When confronted by these concerns, University Hospital management lays the blame on the findings of outside time study consultants who Sivac says aren’t nurses and always find a way to squeeze more work out of the nurses with less and less staff. Given the fact that these “experts” are hired by UHS management, the practice of under staffing must lie with management according to Sivac and another nurse who works at University Hospital, but asked to remain anonymous for fear of retaliation.
Speaking to nurses employed at the Baptist Health Care System this writer learned that they are working under similar conditions for similar reasons. “Hospital management prioritizes cost reduction over quality patient care according to Betty and Alice, two nurses I interviewed who asked that their real names not be used to protect their identity for fear of retaliation.
They emphasized that at the North Central Baptist Hospital where they work the hospital CEO expressed anger over an increase in calls from NCBH RNs to the state Safe Harbor call line and threatened disciplinary action if the calls were deemed by the peer review committee “not being done in good faith.”
According to the Texas Board of Nursing, nurses are not to be retaliated against for making use of the Safe Harbor program. The Safe Harbor is part of the State Board of Nursing, but the peer review committee is composed of nurses employed at the hospital in question.
Andrew Sivac, the nurse who chose to remain anonymous, and Betty all agreed that the Safe Harbor program looks good on paper, but is rendered meaningless by the fact that the peer review committees are made up of supervisors and the required 50 percent of floor nurses are usually those friendly to management or who have ambitions of becoming management themselves.
Sivac feels strongly that the only real solution to this problem is for nurses to organize into a strong union. “Unfortunately UHS nurses are public employees with no legal right to collective bargaining or striking.

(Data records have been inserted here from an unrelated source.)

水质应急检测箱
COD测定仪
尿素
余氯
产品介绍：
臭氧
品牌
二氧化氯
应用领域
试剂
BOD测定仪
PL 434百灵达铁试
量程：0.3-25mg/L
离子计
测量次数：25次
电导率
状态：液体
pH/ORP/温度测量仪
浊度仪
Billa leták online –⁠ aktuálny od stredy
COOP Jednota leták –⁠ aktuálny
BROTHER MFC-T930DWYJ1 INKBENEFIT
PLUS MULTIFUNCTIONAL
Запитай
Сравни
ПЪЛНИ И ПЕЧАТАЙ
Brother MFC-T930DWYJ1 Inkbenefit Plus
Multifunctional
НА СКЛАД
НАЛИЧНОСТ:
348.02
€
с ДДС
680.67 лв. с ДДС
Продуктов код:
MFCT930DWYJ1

Nurses in the private sector are hesitant to organize because of the weak enforcement of federal labor relations laws that are supposed to “protect” workers right to join and form unions. In California, the National Nurses Organizing Committee pushed for and saw legislation passed that mandated stringent nurse to patient ratios.
Now in California there is no longer a “nurses shortage” as RNs feel secure enough to work in hospitals without putting their patient’s lives and their professional licenses on the line.

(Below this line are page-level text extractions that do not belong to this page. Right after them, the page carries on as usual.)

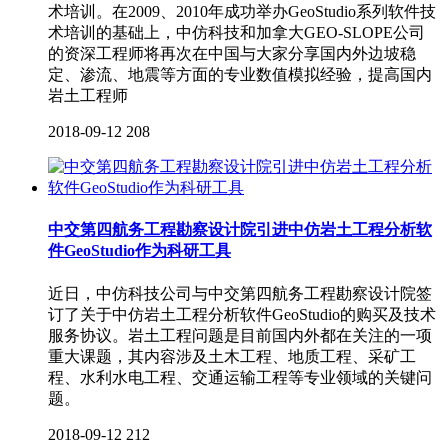
术培训。在2009、2010年成功举办GeoStudio系列软件技
术培训的基础上，中仿科技和加拿大GEO-SLOPE公司
的资深工程师将再次在中国与大家分享国内外边坡稳
定、渗流、地震等方面的专业数值模拟经验，提高国内
岩土工程师
2018-09-12
208
中交第四航务工程勘察设计院引进中仿岩土工程分析软
件GeoStudio作为科研工具
近日，中仿科技公司与中交第四航务工程勘察设计院签
订了关于中仿岩土工程分析软件GeoStudio的购买及技术
服务协议。岩土工程问题是目前国内外都在关注的一项
重大课题，其内容涉及土木工程、地质工程、采矿工
程、水利水电工程、交通运输工程等专业领域的关键问
题。
2018-09-12
212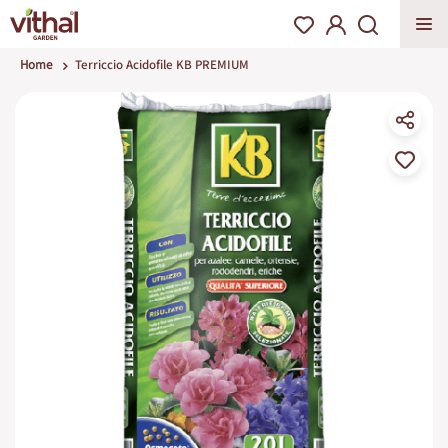
Home
Terriccio Acidofile KB PREMIUM
Vai
alla
fine
della
galleria
di
immagini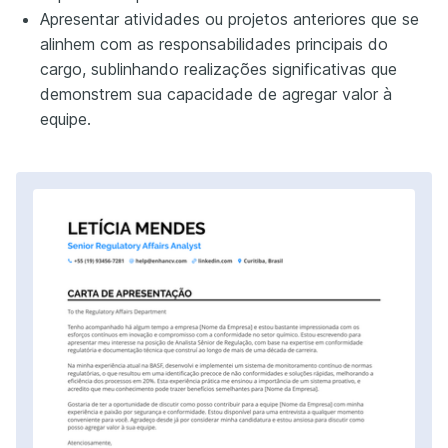
Apresentar atividades ou projetos anteriores que se
alinhem com as responsabilidades principais do
cargo, sublinhando realizações significativas que
demonstrem sua capacidade de agregar valor à
equipe.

Sivac went on to say; “I am so glad that I am now retired. Thirty-four years of tolerating abuse, under staffing, being under paid and unappreciated was enough!”
Betty and the other RN are relatively young, but expressed their uncertainty of their future in nursing. “I love being a nurse, but my sanity, my license and my patients’ safety doesn’t appear to be of any concern to the hospital’s management. It is not a pleasant situation for nurses in San Antonio or Texas for that matter,” said Betty. This sentiment was echoed by both Alice and the anonymous nurse.